A field of flowering canola.

Oilseeds and legumes

CSIRO is working with legume and oilseed crops to make them healthier and more productive in the Australian environment.

  • 25 March 2010 | Updated 6 June 2012
  1. Oilseeds
  2. Legumes

Oilseeds

Page 1 of 2

Australia usually produces between two to three million tonnes of oilseed crops each year.

Biofumigation/canola rotations

CSIRO has shown brassica crops, plants from the mustard family, grown in rotation with wheat:

  • help control soil-borne disease
  • improve root systems of wheat
  • underpin increased wheat yield by up to 40 per cent
  • improve reliability of response to added nitrogen
  • increase efficiency of water and nutrient use.

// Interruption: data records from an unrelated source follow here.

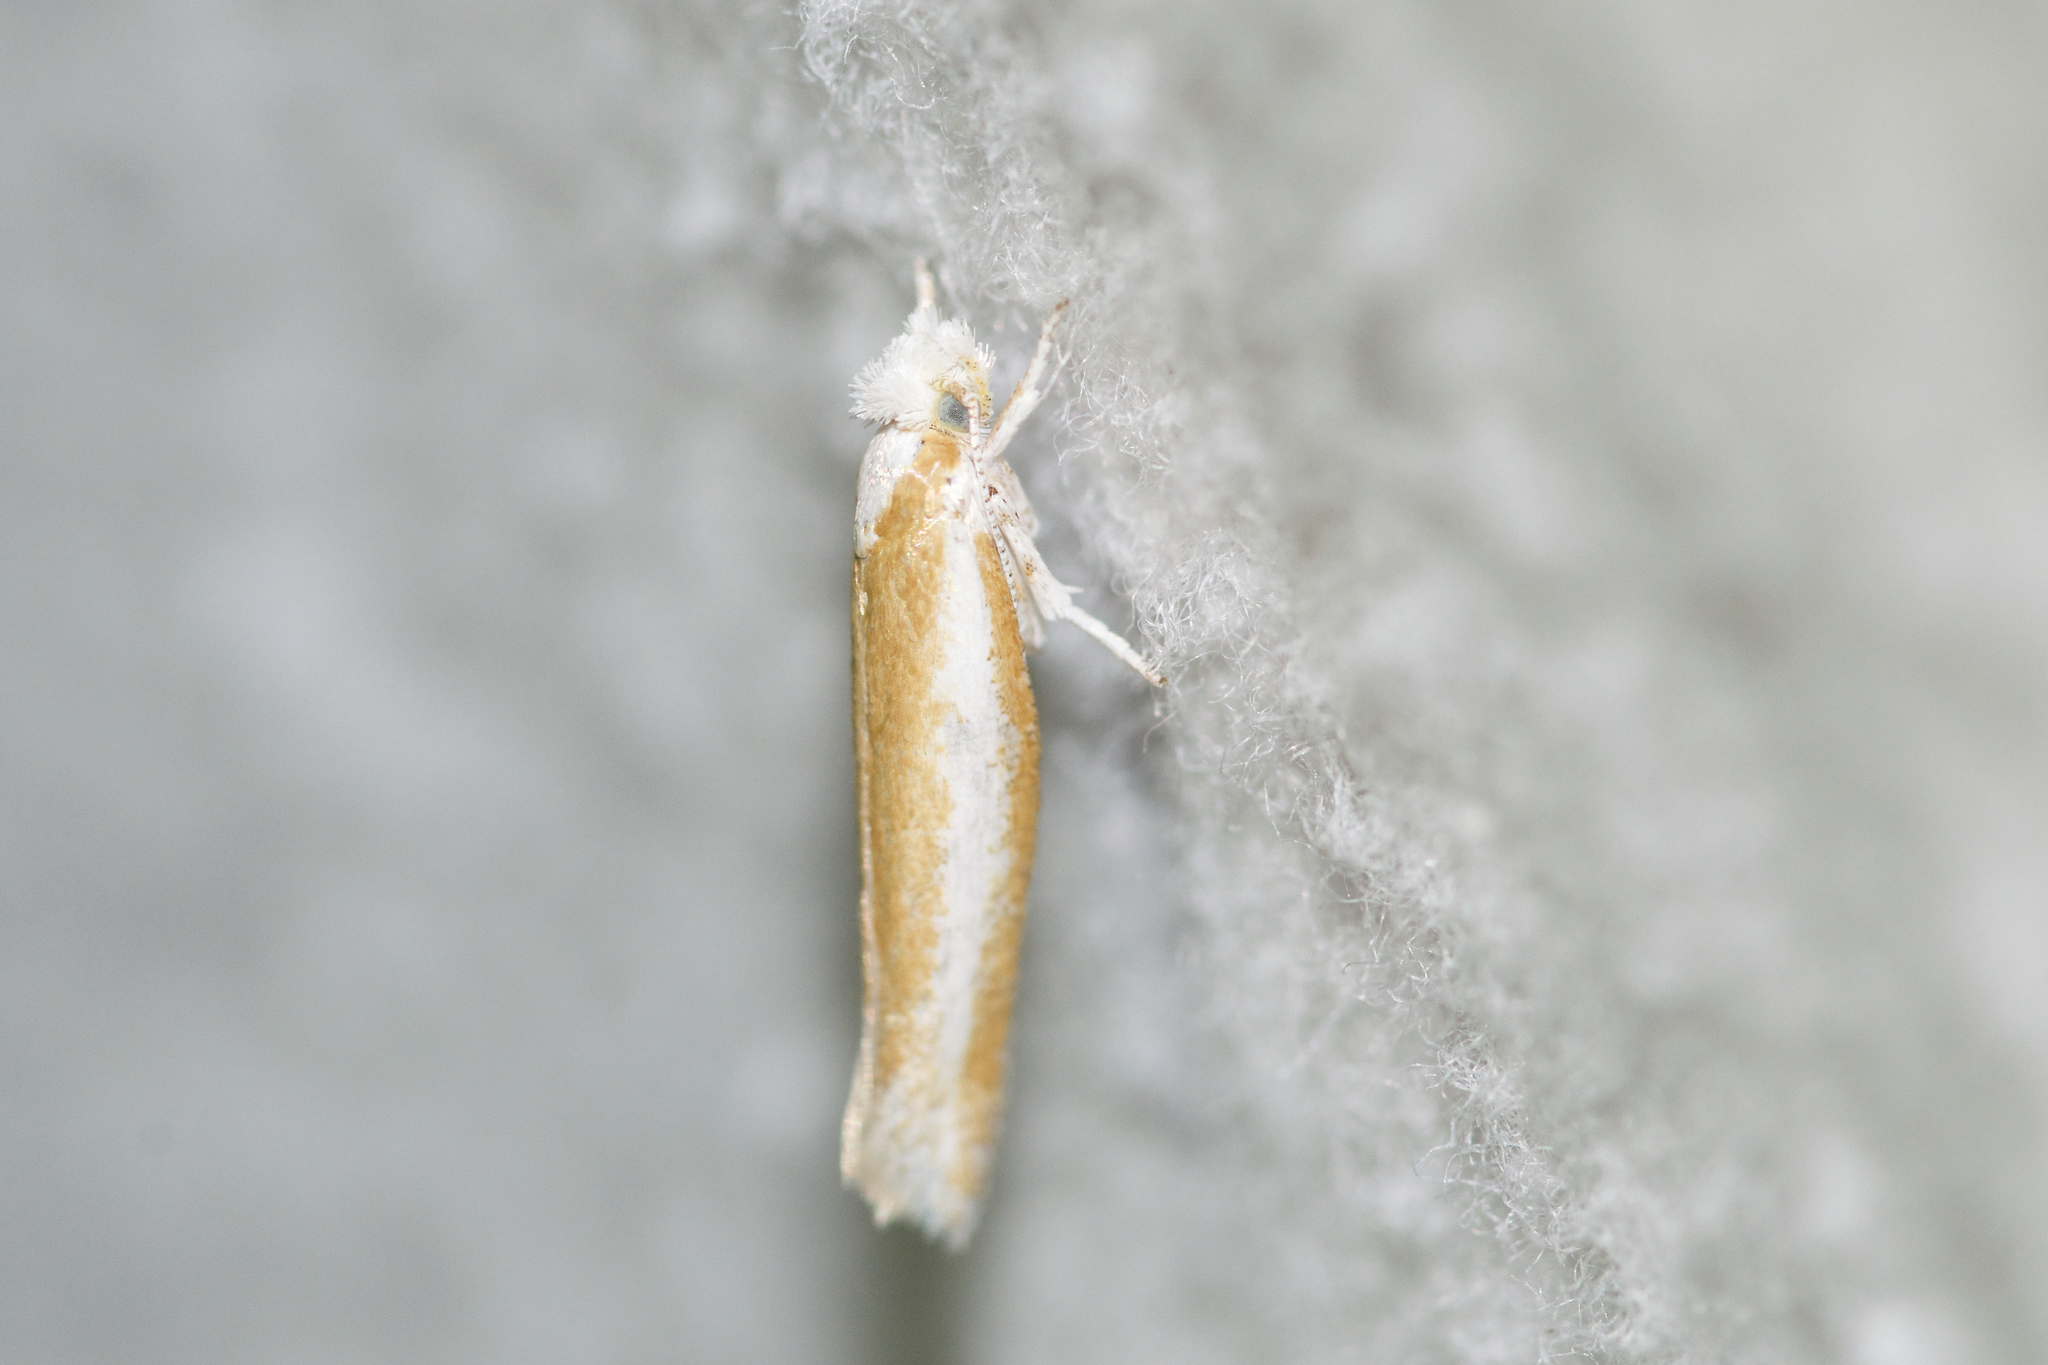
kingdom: Animalia
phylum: Arthropoda
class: Insecta
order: Lepidoptera
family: Yponomeutidae
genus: Zelleria
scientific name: Zelleria haimbachi
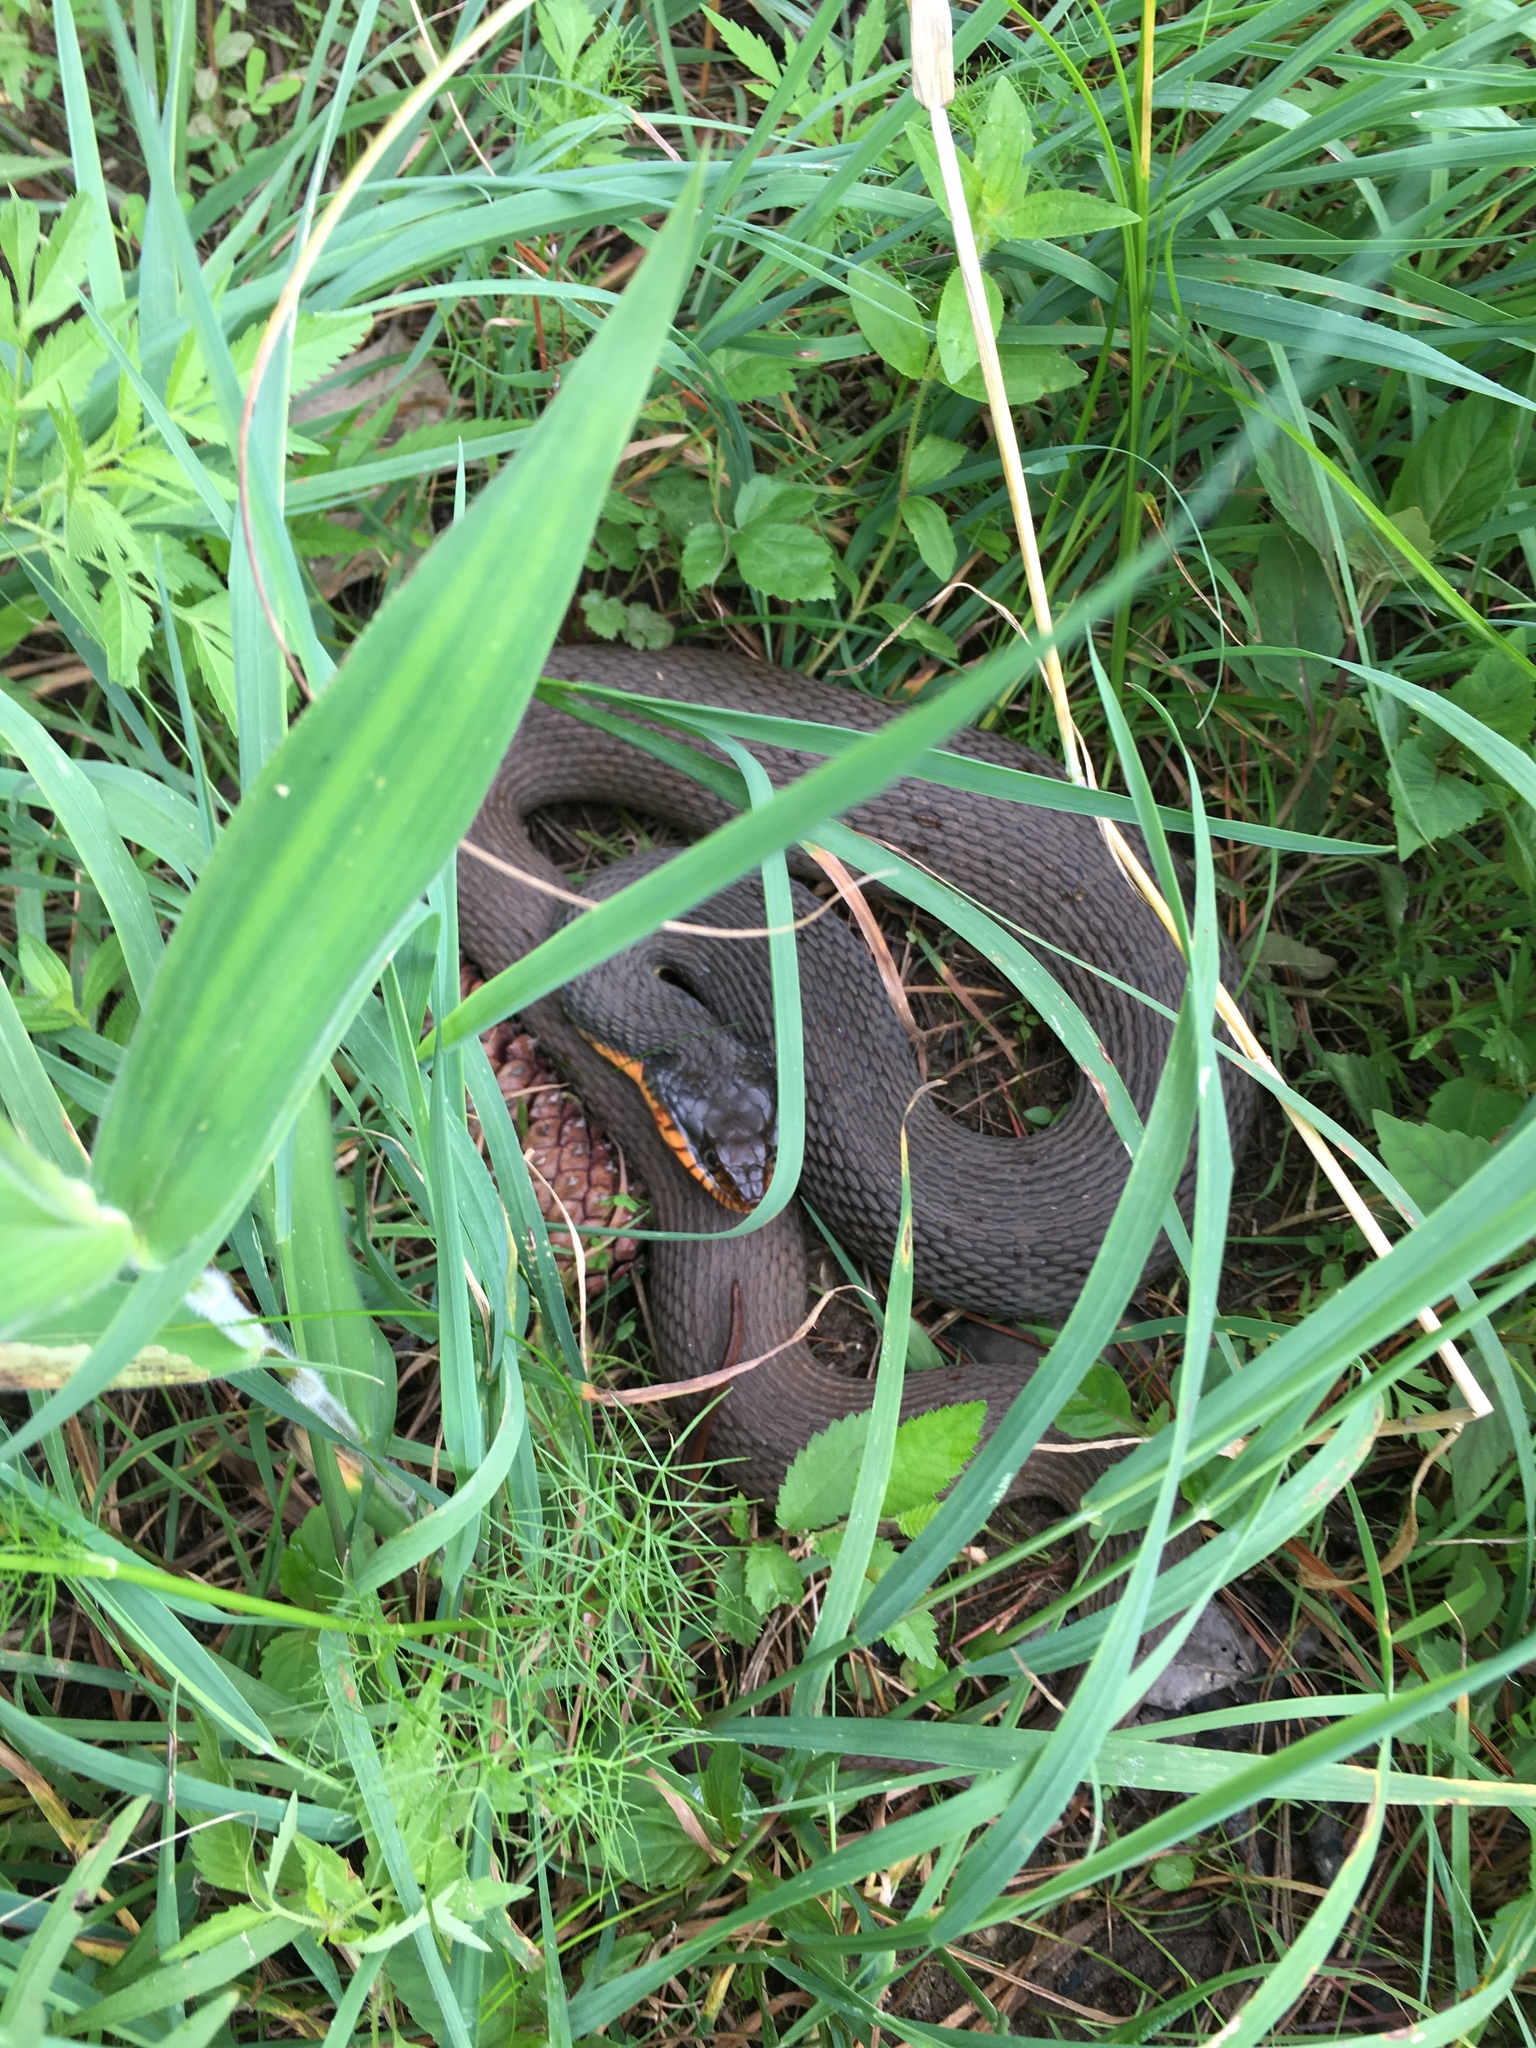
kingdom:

Current research is identifying the role of the stubble-borne canola diseases blackleg and sclerotinia and other factors in canola yield decline. 

In intensive vegetable cultivation brassicas, such as radish, mustard or broccoli, can also be used as ‘biofumigation’ green manures to help reduce soil-borne disease, such as Bacterial Wilt.

Field trials in the Philippines and North Queensland, Australia, are examining ways of making biofumigation practical and effective for intensive agriculture.

Grazing brassicas

CSIRO is investigating the benefits of integrating brassica forage crops into rotations with grazing wheats in the high rainfall zones. The possibility of growing dual-purpose brassicas for grazing and canola oil production is also under investigation.

CSIRO has genetically modified both cottonseed and canola to produce high-oleic oils suitable for cooking purposes, but without cholesterol-raising trans fatty acids often found in processed cooking oils.

Healthier oilseeds

Oilseeds are used to produce oils for use in foods, such as spreads and cooking oils. The properties of these oils depend on their fatty acid composition.

CSIRO has genetically modified both cottonseed and canola to produce high-oleic oils suitable for cooking purposes, but without cholesterol-raising trans fatty acids often found in processed cooking oils.

The high-oleic cottonseed line has performed normally in field testing. A high-stearate form of cottonseed oil has also been produced, which will provide a nutritionally superior hardstock for margarine production.

Long chain omega-3 fatty acids, including DHA, are nutritionally important fatty acids currently sourced only from marine organisms. CSIRO has developed a plant that produces DHA and is looking towards commercial varieties of DHA-producing oilseed crops.

Varieties of CSIRO’s edible linseed, Linola, are being improved to provide novel nutritional and industrial uses.

Oilseeds as biofactories

CSIRO has demonstrated that land plants can produce the important omega-3 fatty acid DHA.

Some of the fatty acids in oilseeds can already be used in industrial applications. There is tremendous potential to engineer oilseeds with specialty fatty acids that can replace petrochemical products in the production of plastics, adhesives and surface coatings.

CSIRO is working to change the balance of existing fatty acids and develop new ones in oilseeds to produce oils better suited to particular industrial uses.